I went to this place under the cover of wanting to take the boat ride to the falls but the history nerd that I am-of course was more interested in finding sites that would be of interest and it was not hard to find one for Pagsanjan is such a historic place. This was last year and I was reminded of this place today while driving and seeing one of the buses with its ad showing Pagsanjan (and its current Mayor) as a tourist destination.
It was Despujol who said that to ‘decatholicize’ is to ‘denationalize’ us – a remark he made to defend his action of sending Rizal to Dapitan. He must’ve been referring to towns like Pagsanjan and the other great domains founded or was made into a community by the religious orders. The main road leads to the town’s great church and true to its name (Pinagsangahan) the ways that would lead you to the other neighbouring town is through this small town’s crossroads.
Though the barrio was believed to have been established by Chinese traders and some enterprising folks who made a living from betelnuts and other agricultural activities, the then barrio was elevated to township on the mid 17th century by Governador General Bonifaz and due to its strategic location was made La Laguna’s capital. The capitolship lasted for more than a century.
The church was no longer the original one founded by Fray Magdalena with the help of the piuos locals, like in many other places it was destroyed by American bomb attacks(like the many other historic sites during the WWII). The then image of our Lady of Guadalupe was destroyed, it would be years later that the Mexican people would be once again be generous enough to give the old town its new life size image as a gift, making the same gesture that their catholic nation as brothers to us, has made when they brought to shore together with the missionaries the first image through the galleon trades.
Reading Dr. Zaide’s PAGSANJAN: In History and Legend I was moved by its historic contibutions not only to the province of Laguna then but on a wider scope, for a diminutive size in comaprison to other towns it was a giant. It has provided the nation wih great sons and places of significance to the revolution. You wouldn’t really know unless you travel to this far flung places and whenever I do I often imagine how long it must’ve took then to travel from what we know now as metro Manila to this places. Rizal in his diary told us that Calamba to Manila is a 10 hour journey. We don’t have an excuse not to tour around for we have faster means.
Aside form the rich historical role it is also blessed with natural wonders, I had great time shooting the rapids – make no mistake about it. I was strolling at dawn the next morning we arrived and was surprised that people attends dawn masses, they have this all year round unlike us here in the metropolitan. The town is still very traditional although one can see imposing traces of urbanization.
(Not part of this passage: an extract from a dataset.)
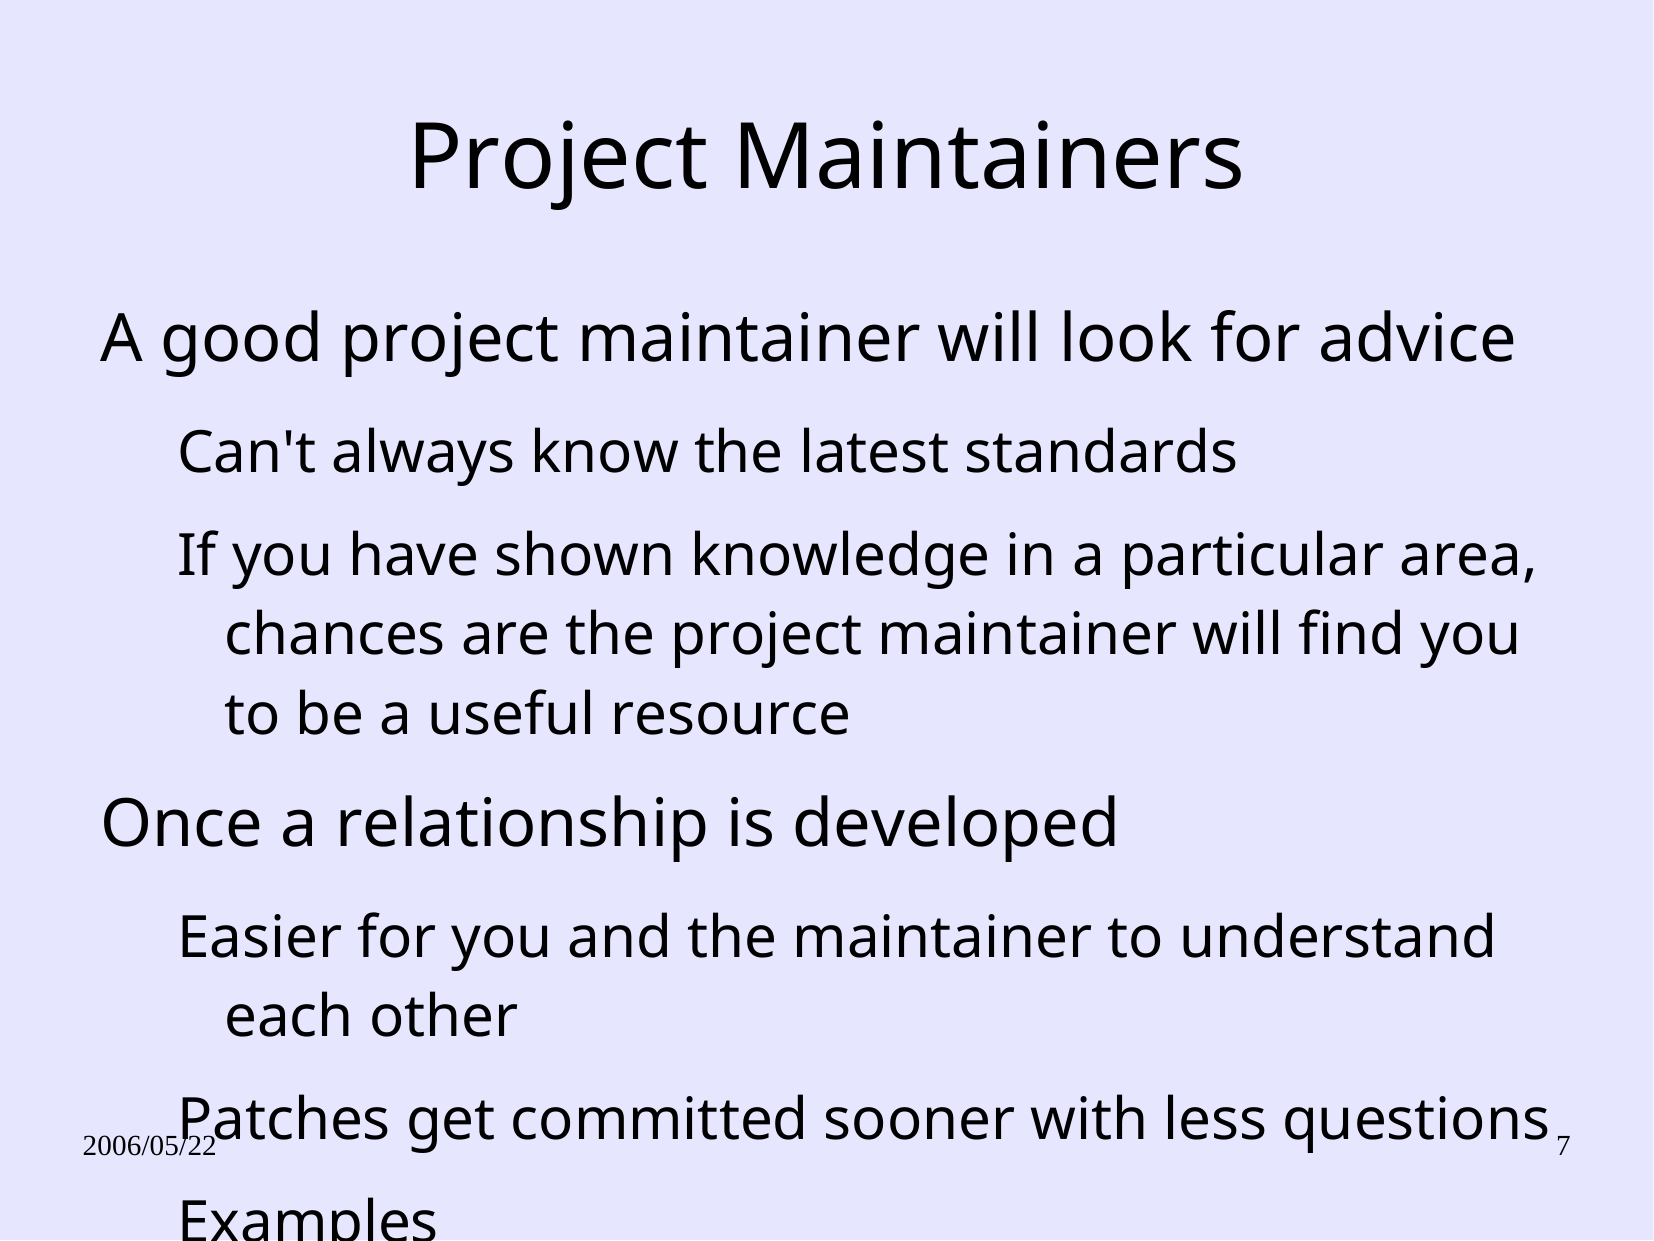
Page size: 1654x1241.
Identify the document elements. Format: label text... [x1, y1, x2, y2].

title Project Maintainers [82, 56, 1571, 250]
list A good project maintainer will look for advice Can't always know the latest standards If you have shown knowledge in a particular area, chances are the project maintainer will find you to be a useful resource Once a relationship is developed Easier for you and the maintainer to understand each other Patches get committed sooner with less questions Examples [82, 290, 1571, 1142]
I’m always discouraged when I see commercialization stand together with the old, somehow our track record as a nation shows that this has been disastrous for eventually the new would destroy the old. I have never condemned urbanization for it benifits society economically but I’ve seen how such venture would have the old lose. In Makati for example, we had pre American structures who were sold by the next generation of owners since the market was just irresistable – the old houses never stood a chance. In its place now stands building.
After leaving the town, passing the historic Pagsanjan arch, I was in deep thought if the people I’ve met in the town have in them the desire to keep the gifts that time had given them, almost three centuries in the making. How would they preserve the old tradition alive to pass on to the next generation. People seem content with time slowly passing, life’s still simple there and I have dreams of building a house in the banks of its river where i can throw my fishing line and hope to catch ayungins, hito and tilapias. One day I will.